### PROBLEM DETAILS
Beginning with the line that contains "127 34 4.47", transcribe every line through the end of the entries exactly as written, and reproduce nothing else.
--------------------
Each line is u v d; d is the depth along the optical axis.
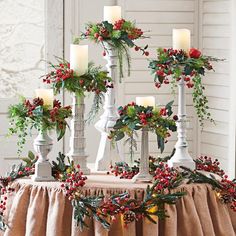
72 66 4.32
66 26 6.02
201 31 6.10
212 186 4.21
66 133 6.02
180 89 4.36
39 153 4.27
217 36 5.95
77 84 4.27
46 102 4.28
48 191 4.16
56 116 4.23
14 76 6.05
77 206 4.01
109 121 4.54
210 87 6.02
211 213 4.22
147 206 4.00
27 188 4.23
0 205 4.28
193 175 4.19
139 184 4.16
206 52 6.06
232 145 5.81
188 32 4.33
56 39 6.02
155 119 4.15
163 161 4.53
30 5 6.04
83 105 4.39
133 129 4.13
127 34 4.47
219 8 5.91
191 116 6.14
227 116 5.87
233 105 5.80
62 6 6.02
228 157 5.86
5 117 6.00
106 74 4.37
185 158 4.32
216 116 5.98
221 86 5.92
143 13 6.10
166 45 6.14
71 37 6.03
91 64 4.45
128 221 4.01
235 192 4.23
--------------------
### THE ANSWER
127 34 4.47
219 8 5.91
191 116 6.14
227 116 5.87
233 105 5.80
62 6 6.02
228 157 5.86
5 117 6.00
106 74 4.37
185 158 4.32
216 116 5.98
221 86 5.92
143 13 6.10
166 45 6.14
71 37 6.03
91 64 4.45
128 221 4.01
235 192 4.23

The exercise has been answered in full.